_GIVEN INFORMATION_:
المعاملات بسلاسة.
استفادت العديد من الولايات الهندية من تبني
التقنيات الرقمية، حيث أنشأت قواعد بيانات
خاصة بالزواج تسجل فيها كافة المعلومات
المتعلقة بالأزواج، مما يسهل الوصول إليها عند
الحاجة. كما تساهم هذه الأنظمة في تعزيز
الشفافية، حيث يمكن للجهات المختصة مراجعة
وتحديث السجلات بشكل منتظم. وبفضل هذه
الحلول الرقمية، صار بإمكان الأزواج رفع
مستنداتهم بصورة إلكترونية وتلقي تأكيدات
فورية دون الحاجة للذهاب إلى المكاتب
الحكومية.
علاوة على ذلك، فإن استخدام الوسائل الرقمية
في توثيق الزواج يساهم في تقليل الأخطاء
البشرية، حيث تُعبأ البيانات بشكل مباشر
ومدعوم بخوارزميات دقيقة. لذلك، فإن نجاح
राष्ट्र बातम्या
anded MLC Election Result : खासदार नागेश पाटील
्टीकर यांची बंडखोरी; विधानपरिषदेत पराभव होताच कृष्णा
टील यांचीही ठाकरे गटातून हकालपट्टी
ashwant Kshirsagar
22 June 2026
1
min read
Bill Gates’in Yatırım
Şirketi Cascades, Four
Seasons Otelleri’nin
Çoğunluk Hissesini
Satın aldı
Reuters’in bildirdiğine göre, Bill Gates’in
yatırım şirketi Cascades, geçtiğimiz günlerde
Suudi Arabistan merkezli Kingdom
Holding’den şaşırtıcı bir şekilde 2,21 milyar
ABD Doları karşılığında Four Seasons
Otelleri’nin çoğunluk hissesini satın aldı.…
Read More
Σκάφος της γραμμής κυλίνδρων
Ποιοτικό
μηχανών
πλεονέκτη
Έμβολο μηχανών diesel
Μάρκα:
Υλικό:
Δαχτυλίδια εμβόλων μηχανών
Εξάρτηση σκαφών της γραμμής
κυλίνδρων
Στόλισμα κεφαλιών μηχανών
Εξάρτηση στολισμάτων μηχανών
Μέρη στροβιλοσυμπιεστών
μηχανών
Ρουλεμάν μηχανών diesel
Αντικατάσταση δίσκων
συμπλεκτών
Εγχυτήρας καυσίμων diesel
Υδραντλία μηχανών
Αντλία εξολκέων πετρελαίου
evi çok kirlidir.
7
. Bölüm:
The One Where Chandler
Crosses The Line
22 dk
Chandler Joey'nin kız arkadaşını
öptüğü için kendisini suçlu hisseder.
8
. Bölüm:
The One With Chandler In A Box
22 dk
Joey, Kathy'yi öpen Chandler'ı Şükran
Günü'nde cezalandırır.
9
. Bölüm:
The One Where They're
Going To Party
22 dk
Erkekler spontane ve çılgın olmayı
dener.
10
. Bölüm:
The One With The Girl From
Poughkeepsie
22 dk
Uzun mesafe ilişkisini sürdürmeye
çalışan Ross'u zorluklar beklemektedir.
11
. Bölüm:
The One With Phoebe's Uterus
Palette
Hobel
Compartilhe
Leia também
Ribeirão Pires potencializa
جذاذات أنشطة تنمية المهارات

_ABOUT THIS TASK_: Look above for the line with "Reuters’in bildirdiğine göre, Bill Gates’in" and the line with "Δαχτυλίδια εμβόλων μηχανών". Retype those two lines and every line between them exactly, adding nothing.

_SOLUTION TO THE PROBLEM_:
Reuters’in bildirdiğine göre, Bill Gates’in
yatırım şirketi Cascades, geçtiğimiz günlerde
Suudi Arabistan merkezli Kingdom
Holding’den şaşırtıcı bir şekilde 2,21 milyar
ABD Doları karşılığında Four Seasons
Otelleri’nin çoğunluk hissesini satın aldı.…
Read More
Σκάφος της γραμμής κυλίνδρων
Ποιοτικό
μηχανών
πλεονέκτη
Έμβολο μηχανών diesel
Μάρκα:
Υλικό:
Δαχτυλίδια εμβόλων μηχανών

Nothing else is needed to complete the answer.